This article deals with necessary and sufficient conditions for a family of elements in a Euclidean Jordan algebra to have simultaneous (order) spectral decomposition. Motivated by a well-known matrix theory result that any family of pairwise commuting complex Hermitian matrices is simultaneously (unitarily) diagonalizable, we show that in the setting of a general Euclidean Jordan algebra, any family of pairwise operator commuting elements has a simultaneous spectral decomposition, i.e. there exists a common Jordan frame {e₁, e₂, …, e_n} relative to which every element in the given family has the eigenvalue decomposition of the form λ₁e₁ + λ₂e₂ + · · · + λ_ne_n. The simultaneous order spectral decomposition further demands the ordering of eigenvalues λ₁ ≥ λ₂ ≥ · · · ≥ λ_n. We characterize this by a pairwise strong operator commutativity condition 〈x, y〉 = 〈λ(x), λ(y)〉 or, equivalently, λ(x + y) = λ(x) + λ(y), where λ(x) denotes the vector of eigenvalues of x written in the decreasing order. Going beyond Euclidean Jordan algebras, we formulate commutativity conditions in the setting of the so-called Fan–Theobald–von Neumann system that includes normal decomposition systems (Eaton triples) and certain systems induced by hyperbolic polynomials.

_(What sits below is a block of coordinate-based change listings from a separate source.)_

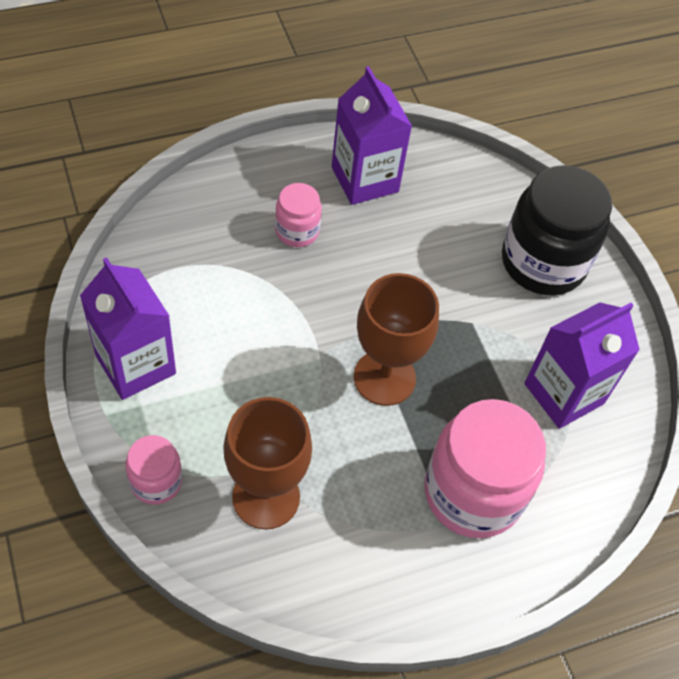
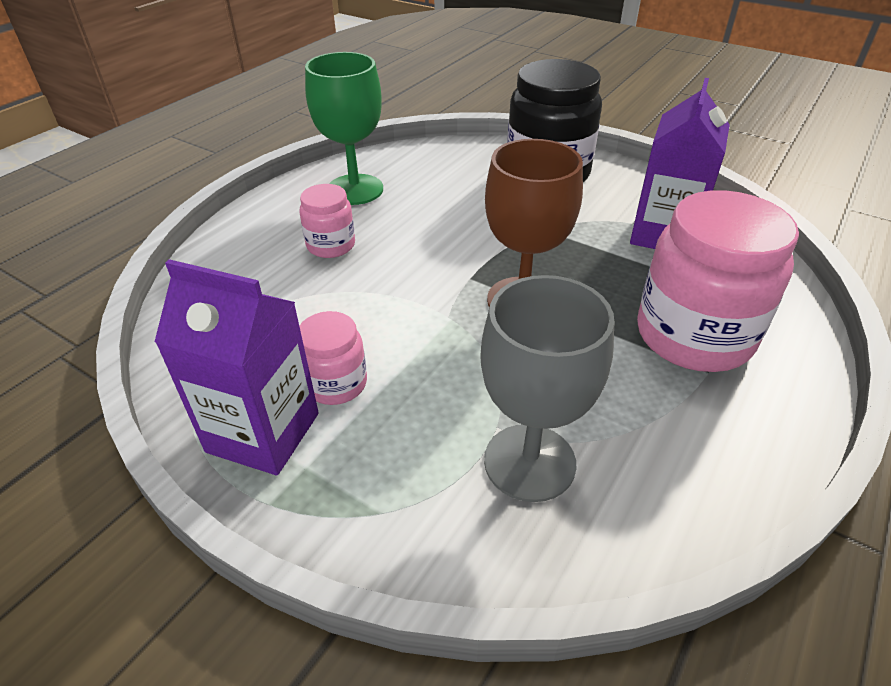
camera: 30 degrees left, 15 degrees down
pink jar [126,435,182,505] -> pink jar moved to [299,311,367,405]
brown goblet [224,397,312,530] -> grey goblet [480,275,615,502]
purple carton [332,66,412,205] -> green goblet [305,52,383,205]

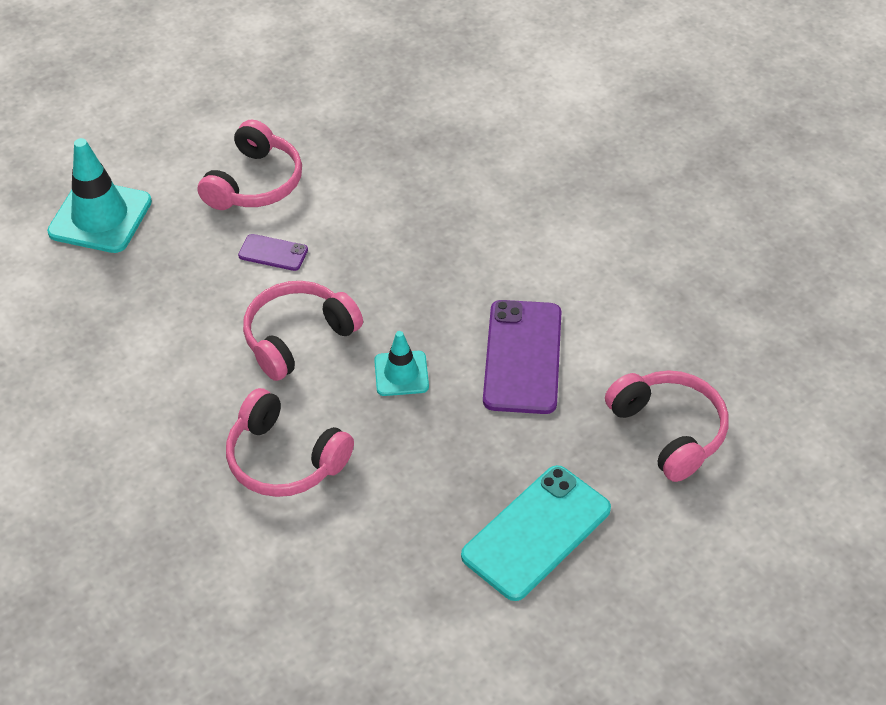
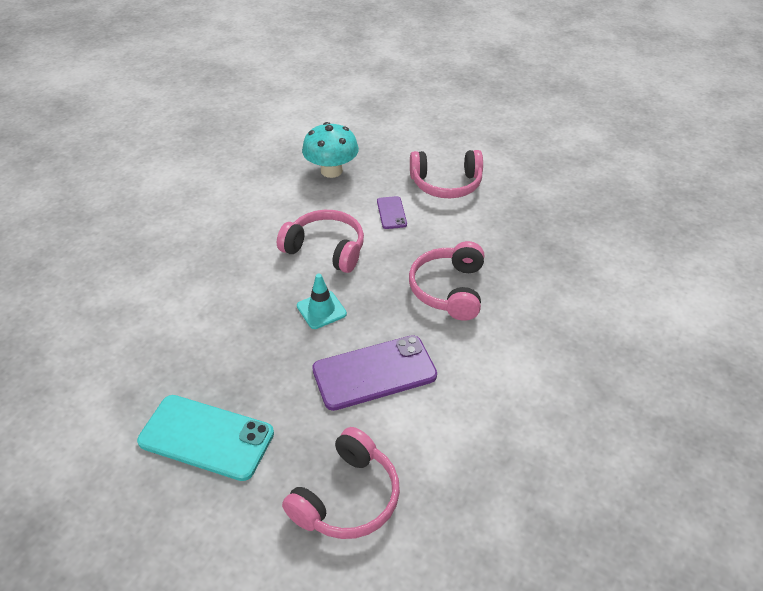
camera: 65 degrees right, 5 degrees down
turquoise traffic cone [47,138,152,253] -> none
pink headphones [226,388,354,497] -> pink headphones moved to [409,241,484,321]
none -> turquoise mushroom [302,122,359,178]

本文讨论欧几里得约旦代数中的元素族具有同时（阶）谱分解的必要条件和充分条件。受著名的矩阵理论结果的启发，即任何成对交换复数厄尔米特矩阵族都同时（单一地）对角化，我们表明，在一般欧几里得约旦代数的设置中，任何成对算子交换元素族都具有同时谱分解，即存在一个共同的 Jordan 框架 { e ₁ , e ₂ , …, en } 相对于给定族中的每个元素都具有λ ₁ e ₁  +  λ形式_{的特征值分解2} e ₂  + · · · +  λ _n e _n。同时阶谱分解进一步要求对特征值进行排序λ ₁  ≥  λ ₂  ≥ · · · ≥  λ _n。我们通过成对的强算子交换性条件 〈x , y〉 = 〈λ ( x ), λ ( y )〉 或等效地λ ( x  +  y ) =  λ ( x ) +  λ ( y ) 来表征这一点，其中λ ( x ) 表示按降序排列的x的特征值向量。超越欧几里得约旦代数，我们在所谓的 Fan-Theobald-von Neumann 系统的设置中制定了交换条件，该系统包括正常分解系统（伊顿三元组）和由双曲多项式诱导的某些系统。